Throw your mind forward to the year 2035. New Zealand has a population of 7 million. Auckland has a population nearing 3 million. It is mid-July. The All Blacks are about to beat Australia. A live TV camera comes up the harbour slung under a helicopter.
It comes up the channel past Rangitoto, turns left, up the inner harbour towards the harbour bridge, turns left again and the dives on to a gleaming waterfront stadium.
The sound of the pre-match haka wafts up. The image is splashed around the world. And the stunningly visual image beamed around the world sticks and sticks and sticks.
Imagine spectators arriving directly to such a stadium by ferry for the big match. Imagine restaurants and bars and shops in downtown all buzzing in the lead-up. Imagine Britomart station humming as spectators arrive by and go home on trains to points east, west and south.
But stadiums are not just rugby stadiums or sports stadiums any more. If well designed and located centrally they can be hugely multi-user friendly. Think the "Cake Tin" in Wellington. It is now used every day of the week for conferences, exhibitions, displays, meetings and events. A CBD Auckland stadium would also be so used.
And no direct taxpayer or ratepayer money needed! What then do we have to do to convert this "mana from heaven" into a reality? What is needed?
Several things are needed. Firstly, as Simon Wilson of the Herald has said, we need a prominent person to step up as project champion. Someone who can preferably last the distance of up to 10 years or more.

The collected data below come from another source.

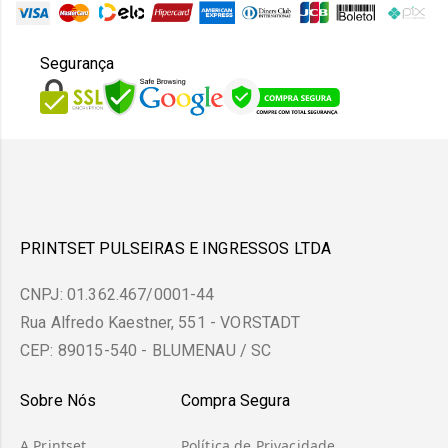
Segurança
PRINTSET PULSEIRAS E INGRESSOS LTDA
CNPJ: 01.362.467/0001-44
Rua Alfredo Kaestner, 551 - VORSTADT
CEP: 89015-540 - BLUMENAU / SC
Sobre Nós
Compra Segura
A Printset
Política de Privacidade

Get exciting visuals out there. Plenty of them. Feed them out continuously as the project evolves. Standard stadiums can look bog standard ugly as the German one certainly did when the Herald superimposed it on Bledisloe Wharf 12 years ago.
Sack the present Eden Park Trust Board. At very least get rid of its chairman, Doug McKay. As an ex-CEO of Auckland City he should know better than to respond to the concept by dripping sarcasm and scorn.
Absolutely and totally reject the nostalgia argument for Eden Park. Dunedin rejected the argument, Wellington rejected it and Cardiff Arms in Wales rejected it. The nostalgia argument is a nonsense.
Bring renowned architect Julie Stout into the tent. She is better in than out. She is arguably one of Auckland's best architects but more importantly she is passionate about the best possible urban design for our waterfront. Her idea of integrating a waterfront stadium proposal with a whole of waterfront urban design plan is absolutely correct.
But the planning process must be sped up otherwise we will just burn the visionaries off with delay after delay. In 2035 we could still be talking about it. Why can't such a plan be done in a year? Or six months even?
Let's not get bogged down with the technical stuff. Half submerged is not a technical problem. Britomart station is below sea level. Ditto most of the buildings in downtown Auckland. We can design for rising sea levels.
Make the stadium a local body issue. And a national one. Elections do promote clarity of thinking (at least mostly).
Let's learn from the fiasco and opportunity lost of the waterfront stadium proposal of 12 years ago. Mistakes were made in presenting this to Aucklanders then. Let's not make the same mistake twice.
My congratulations and thanks go out to the visionaries who have floated this proposal. We need such visionaries and dreamers. Let us passionately discuss this proposal, debate it, modify it, but most importantly let's make a commitment to making something happen.
It is a timely positioning investment in not just Auckland but New Zealand. Sir Winston Peters Stadium anyone?
• Dick Hubbard is a former mayor of Auckland.